Figure 4. Loss of RACK7 or KDM5C leads to hyper-activated enhancers

(A) Expression comparison (using mRNA-seq data) of the adjacent genes to the RACK7 bound and unbound enhancers (Left: top 2,000; and right: bottom 2,000) between the parental and RACK7 KO1 ZR-75-30 cells. P values by ANOVA test. (B) Expression comparison (using mRNA-seq data) of the adjacent genes to the RACK7 bound super-enhancers between the parental and RACK7 KO1 ZR-75-30 cell lines. P value by ANOVA test. (C) Snapshots showing mRNA increases from the nearest genes of the three select RACK7 bound enhancers in RACK7 KO1 cells. (D–E) RT-qPCR confirmation of the expression changes of the three select target genes in the parental, RACK7 KO (C) and KDM5C KO (D) cells. Total mRNA samples were used. All q-PCR data are represented as mean ± SD from three biological replicates. * P < 0.05; ** P < 0.01, T test. See also Figure S2, S3 and Table S1, S2

Figure 5. Loss of RACK7 or KDM5C promotes tumorigenic potential of ZR-75-30 cells

(A–C) In vitro soft agar, invasion and migration assays examining the anchorage independent growth, invasion and migration abilities of the parental, RACK7 KO1 and the RACK7 KO1 cells with a rescuing, wildtype RACK7 transgene. (D) Xenograft growth (24 days, n=10) analysis of the parental, RACK7 KO1 and the RACK7 KO1 cells with a rescuing, wildtype RACK7 transgene. Quantifications of tumor volume (Upper) and representative images of the tumors (Lower) are shown.

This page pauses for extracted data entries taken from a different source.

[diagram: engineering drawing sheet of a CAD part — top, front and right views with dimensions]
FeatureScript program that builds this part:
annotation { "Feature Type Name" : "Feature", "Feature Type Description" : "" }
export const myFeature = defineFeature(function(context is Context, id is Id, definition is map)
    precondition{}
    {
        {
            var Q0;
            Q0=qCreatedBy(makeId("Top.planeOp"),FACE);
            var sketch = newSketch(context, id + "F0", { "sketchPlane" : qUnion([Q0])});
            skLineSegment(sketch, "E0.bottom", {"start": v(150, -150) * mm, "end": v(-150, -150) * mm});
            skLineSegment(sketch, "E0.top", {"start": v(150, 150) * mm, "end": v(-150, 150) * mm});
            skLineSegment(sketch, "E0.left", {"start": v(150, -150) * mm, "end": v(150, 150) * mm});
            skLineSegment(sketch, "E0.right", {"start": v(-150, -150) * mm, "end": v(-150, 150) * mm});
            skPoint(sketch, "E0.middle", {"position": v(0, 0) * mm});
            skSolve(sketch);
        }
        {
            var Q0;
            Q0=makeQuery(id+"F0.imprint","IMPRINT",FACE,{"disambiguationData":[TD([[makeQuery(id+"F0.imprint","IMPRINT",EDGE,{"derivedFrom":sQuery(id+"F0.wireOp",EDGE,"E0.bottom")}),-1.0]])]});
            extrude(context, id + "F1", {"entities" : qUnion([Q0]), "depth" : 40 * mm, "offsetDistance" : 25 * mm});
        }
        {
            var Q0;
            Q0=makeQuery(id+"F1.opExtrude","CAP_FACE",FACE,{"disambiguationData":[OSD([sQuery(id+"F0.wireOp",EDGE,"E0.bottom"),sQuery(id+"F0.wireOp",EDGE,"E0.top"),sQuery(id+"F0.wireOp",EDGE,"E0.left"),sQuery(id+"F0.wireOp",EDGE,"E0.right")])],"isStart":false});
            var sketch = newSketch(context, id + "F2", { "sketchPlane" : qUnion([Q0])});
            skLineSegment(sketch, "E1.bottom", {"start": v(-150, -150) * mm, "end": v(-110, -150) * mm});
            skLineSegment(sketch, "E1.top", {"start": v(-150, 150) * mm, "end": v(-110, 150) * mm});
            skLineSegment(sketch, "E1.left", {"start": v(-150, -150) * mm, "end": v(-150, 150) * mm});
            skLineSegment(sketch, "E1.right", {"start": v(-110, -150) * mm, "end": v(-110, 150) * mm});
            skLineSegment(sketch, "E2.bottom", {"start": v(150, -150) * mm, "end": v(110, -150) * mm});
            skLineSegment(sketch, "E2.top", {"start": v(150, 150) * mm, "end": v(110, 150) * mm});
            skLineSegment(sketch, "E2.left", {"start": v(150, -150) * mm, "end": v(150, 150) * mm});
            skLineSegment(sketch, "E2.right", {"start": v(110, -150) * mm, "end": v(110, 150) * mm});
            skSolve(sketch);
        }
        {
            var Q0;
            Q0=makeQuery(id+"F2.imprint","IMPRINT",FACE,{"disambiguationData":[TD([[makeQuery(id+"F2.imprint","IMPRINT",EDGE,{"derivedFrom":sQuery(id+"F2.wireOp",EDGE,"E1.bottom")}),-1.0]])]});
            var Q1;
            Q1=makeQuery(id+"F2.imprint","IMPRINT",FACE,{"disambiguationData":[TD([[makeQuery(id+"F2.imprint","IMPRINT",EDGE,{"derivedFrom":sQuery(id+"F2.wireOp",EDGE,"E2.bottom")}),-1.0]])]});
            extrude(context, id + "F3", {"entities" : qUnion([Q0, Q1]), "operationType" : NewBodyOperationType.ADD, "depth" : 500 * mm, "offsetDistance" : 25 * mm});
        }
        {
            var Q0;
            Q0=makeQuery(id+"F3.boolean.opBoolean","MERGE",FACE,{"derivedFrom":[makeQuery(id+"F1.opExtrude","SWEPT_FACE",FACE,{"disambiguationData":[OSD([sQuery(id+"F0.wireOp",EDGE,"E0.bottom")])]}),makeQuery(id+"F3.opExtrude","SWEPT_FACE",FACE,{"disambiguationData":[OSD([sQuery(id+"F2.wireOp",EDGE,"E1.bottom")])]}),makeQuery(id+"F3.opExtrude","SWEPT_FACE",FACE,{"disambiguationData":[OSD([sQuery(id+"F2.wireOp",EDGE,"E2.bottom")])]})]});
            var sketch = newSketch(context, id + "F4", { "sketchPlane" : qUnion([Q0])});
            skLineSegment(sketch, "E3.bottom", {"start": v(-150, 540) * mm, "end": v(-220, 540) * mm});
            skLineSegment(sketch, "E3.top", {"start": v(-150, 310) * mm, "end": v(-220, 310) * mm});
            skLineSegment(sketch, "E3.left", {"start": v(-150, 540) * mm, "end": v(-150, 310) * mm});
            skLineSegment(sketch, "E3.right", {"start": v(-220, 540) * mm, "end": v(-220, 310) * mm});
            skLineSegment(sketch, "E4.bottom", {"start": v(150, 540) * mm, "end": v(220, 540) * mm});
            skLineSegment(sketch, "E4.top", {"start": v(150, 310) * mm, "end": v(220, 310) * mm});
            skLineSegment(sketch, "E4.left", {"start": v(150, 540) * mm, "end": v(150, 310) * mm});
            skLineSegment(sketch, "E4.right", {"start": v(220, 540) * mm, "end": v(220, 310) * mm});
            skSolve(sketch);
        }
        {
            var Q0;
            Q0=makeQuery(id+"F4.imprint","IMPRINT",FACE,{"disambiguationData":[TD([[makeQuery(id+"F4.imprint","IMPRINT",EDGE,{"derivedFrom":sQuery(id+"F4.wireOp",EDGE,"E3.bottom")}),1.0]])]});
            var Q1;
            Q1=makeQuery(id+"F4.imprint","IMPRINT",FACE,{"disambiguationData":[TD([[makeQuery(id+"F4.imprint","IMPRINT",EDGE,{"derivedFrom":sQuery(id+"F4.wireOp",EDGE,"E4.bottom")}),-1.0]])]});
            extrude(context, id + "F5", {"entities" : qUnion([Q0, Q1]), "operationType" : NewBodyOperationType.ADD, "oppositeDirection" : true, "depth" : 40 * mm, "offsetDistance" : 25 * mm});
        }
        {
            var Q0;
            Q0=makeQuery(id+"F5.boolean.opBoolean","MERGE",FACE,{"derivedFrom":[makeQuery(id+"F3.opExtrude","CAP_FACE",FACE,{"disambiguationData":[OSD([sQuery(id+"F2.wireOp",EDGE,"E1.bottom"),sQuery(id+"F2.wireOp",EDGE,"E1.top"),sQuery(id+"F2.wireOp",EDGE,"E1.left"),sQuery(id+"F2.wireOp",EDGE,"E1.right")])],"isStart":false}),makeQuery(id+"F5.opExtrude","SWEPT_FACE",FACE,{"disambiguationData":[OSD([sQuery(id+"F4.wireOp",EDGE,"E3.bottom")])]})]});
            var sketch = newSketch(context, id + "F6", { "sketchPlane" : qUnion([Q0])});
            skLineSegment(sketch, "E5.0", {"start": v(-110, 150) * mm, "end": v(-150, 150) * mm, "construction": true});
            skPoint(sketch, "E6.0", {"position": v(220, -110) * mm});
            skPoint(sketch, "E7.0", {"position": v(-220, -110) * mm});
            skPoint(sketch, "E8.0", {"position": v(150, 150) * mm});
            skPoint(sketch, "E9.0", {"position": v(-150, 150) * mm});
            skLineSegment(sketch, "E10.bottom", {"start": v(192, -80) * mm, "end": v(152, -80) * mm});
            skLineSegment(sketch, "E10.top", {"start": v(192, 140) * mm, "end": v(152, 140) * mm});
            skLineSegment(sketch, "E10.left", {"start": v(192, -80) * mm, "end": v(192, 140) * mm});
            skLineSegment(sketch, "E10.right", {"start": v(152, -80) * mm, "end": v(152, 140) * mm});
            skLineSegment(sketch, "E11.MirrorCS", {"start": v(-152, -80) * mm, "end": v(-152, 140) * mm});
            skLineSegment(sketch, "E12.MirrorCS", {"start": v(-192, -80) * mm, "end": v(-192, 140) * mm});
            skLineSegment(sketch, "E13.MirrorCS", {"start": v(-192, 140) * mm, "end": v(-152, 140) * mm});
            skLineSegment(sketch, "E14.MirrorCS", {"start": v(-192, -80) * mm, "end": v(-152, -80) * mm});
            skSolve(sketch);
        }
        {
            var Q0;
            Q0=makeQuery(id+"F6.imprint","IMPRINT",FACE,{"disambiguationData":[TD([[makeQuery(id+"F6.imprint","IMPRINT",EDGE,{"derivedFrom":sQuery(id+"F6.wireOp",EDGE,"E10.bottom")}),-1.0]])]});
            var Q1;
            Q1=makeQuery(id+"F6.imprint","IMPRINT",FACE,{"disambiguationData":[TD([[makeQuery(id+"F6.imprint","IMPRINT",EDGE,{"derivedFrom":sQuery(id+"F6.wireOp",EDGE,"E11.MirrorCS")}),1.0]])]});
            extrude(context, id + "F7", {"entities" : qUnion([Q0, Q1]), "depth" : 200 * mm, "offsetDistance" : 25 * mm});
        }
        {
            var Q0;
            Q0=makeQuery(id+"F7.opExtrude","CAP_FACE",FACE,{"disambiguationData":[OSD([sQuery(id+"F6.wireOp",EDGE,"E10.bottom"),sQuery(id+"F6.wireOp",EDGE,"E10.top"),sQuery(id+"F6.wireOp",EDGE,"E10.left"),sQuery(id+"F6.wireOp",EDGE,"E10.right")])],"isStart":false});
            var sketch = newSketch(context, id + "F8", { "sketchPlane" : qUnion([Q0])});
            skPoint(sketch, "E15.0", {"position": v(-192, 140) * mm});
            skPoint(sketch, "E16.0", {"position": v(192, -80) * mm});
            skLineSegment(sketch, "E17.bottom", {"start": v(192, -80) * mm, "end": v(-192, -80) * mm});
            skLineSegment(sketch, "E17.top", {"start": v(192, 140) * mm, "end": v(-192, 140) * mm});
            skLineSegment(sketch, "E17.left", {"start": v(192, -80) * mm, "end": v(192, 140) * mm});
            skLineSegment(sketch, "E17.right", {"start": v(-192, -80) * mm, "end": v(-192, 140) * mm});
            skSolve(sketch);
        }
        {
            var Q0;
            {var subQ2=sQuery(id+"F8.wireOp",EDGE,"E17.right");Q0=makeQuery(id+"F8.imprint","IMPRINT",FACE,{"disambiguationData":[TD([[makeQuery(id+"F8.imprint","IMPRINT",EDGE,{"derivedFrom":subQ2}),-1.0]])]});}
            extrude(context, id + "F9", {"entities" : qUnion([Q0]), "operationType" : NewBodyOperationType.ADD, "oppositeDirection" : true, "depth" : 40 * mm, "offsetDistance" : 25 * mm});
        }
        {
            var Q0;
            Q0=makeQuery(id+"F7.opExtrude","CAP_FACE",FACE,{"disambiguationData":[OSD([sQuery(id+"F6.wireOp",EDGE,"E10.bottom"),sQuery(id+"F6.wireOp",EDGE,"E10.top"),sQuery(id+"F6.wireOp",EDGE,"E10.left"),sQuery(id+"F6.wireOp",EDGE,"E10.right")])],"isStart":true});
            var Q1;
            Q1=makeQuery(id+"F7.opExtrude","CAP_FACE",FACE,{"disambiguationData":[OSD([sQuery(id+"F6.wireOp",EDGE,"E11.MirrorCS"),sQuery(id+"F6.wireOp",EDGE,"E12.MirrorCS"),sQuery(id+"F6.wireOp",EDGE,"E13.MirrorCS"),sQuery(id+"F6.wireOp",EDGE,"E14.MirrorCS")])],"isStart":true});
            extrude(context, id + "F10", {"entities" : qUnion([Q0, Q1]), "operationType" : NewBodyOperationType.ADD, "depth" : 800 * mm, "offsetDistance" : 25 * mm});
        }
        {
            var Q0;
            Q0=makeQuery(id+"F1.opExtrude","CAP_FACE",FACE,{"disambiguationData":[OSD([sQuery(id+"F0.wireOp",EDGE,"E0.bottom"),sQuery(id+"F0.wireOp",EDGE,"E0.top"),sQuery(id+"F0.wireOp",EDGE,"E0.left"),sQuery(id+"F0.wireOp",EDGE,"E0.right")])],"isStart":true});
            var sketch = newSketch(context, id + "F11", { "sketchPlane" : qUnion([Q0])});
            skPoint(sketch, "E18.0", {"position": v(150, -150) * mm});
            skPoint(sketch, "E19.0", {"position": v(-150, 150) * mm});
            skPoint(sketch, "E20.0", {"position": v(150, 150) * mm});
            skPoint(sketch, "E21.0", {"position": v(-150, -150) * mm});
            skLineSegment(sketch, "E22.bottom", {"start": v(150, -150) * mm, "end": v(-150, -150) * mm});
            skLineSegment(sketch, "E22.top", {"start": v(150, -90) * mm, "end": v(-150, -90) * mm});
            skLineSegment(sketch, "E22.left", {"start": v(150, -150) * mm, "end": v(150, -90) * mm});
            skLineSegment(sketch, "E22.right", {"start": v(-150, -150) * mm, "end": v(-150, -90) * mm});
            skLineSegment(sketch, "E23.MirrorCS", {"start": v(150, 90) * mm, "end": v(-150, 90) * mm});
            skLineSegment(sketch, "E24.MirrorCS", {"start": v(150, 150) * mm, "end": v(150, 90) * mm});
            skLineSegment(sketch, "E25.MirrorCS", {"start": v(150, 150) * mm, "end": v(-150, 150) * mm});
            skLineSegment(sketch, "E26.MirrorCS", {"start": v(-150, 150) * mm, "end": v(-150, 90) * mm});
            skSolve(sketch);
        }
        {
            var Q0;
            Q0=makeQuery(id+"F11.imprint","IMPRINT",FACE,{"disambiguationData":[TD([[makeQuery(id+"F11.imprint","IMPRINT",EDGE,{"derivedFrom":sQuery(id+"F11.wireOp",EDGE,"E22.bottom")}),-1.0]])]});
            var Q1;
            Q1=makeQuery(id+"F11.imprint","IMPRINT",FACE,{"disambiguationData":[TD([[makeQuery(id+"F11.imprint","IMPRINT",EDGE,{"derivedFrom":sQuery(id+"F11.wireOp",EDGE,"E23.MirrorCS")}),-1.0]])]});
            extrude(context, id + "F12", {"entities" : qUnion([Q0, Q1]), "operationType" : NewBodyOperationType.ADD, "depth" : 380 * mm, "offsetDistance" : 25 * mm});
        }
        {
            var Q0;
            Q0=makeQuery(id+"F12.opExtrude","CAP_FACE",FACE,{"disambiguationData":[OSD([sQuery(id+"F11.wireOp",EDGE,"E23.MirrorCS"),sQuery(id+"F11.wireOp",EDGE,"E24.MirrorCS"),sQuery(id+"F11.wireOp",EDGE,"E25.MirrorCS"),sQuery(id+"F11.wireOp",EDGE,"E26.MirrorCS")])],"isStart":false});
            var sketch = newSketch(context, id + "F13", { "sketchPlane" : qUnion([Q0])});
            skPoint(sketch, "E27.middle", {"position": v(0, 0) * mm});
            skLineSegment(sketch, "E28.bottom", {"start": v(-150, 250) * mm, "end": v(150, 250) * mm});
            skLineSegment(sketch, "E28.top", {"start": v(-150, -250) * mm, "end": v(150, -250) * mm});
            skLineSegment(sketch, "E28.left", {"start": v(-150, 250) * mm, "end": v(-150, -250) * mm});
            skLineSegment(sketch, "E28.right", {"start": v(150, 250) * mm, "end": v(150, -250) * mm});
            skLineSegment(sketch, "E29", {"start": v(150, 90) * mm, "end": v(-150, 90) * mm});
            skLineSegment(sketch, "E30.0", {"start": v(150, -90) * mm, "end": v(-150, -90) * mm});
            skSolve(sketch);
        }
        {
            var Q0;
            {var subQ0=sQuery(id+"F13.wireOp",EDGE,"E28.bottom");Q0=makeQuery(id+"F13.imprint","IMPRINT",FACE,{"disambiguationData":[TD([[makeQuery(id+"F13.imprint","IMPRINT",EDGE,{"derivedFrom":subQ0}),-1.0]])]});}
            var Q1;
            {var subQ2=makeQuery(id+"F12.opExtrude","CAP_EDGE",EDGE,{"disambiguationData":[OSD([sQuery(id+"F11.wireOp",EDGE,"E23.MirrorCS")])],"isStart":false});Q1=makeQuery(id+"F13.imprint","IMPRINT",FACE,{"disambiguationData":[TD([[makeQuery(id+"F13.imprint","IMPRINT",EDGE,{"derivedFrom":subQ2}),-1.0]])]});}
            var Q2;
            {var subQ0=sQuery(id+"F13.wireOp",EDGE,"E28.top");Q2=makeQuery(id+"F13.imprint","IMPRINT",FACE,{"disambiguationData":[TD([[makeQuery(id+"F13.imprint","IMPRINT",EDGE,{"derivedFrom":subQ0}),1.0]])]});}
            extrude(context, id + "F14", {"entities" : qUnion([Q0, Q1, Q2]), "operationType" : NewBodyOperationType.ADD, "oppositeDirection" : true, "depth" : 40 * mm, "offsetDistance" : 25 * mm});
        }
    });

Error bars represent SEM of the mean, **P < 0.01, T test. (E–F) In vitro invasion and migration assays examining the invasion and migration abilities of the parental and KDM5C KO ZR-75-30 cells. (G) RACK7 expression is significantly lower in IDC than the paired DCIS tumors from 6 breast cancer patients (GDS2046) (Schuetz et al., 2006). In panel (A–C, E and F), all data are represented as mean ± SD from three biological replicates, ** P < 0.01, T test. See also Figure S4

Figure 6. RACK7 suppresses tumorigenesis in part through repressing the S100A family of oncogenes

(A) ChIP-seq profiles of RACK7, KDM5C, H3K4me1 and H3K27Ac in ZR-75-30, and nascent RNA-seq and mRNA-seq profiles in the parental and RACK7 KO1 cells at S100A oncogene cluster. S100A4 and S100A16 are selected as examples to show increased eRNA and mRNA expression in the RACK7 KO1 cells (Shadow). (B) S100A4 protein levels in the parental and the RACK7 KO1 cells examined by Western blotting. (C) RT-qPCR showing the expression of multiple S100A oncogenes in the RACK7 KO1 cells compared to the parental ZR-75-30 cells. (D) S100A4 expression is significantly higher in IDC than the paired DCIS tumors from the same dataset shown in Figure 5G (GDS2046). (E) S100A4 protein levels were examined by Western blotting in the RACK7 KO1 cells with indicated treatment. (F) The tumorigenic abilities of the RACK7 KO1 cells with the indicated treatments were examined and showed by the numbers of the invaded and migrated cells. In panel C, all data are represented as mean ± SD from three biological replicates, * P < 0.05 and ** P < 0.01, T test.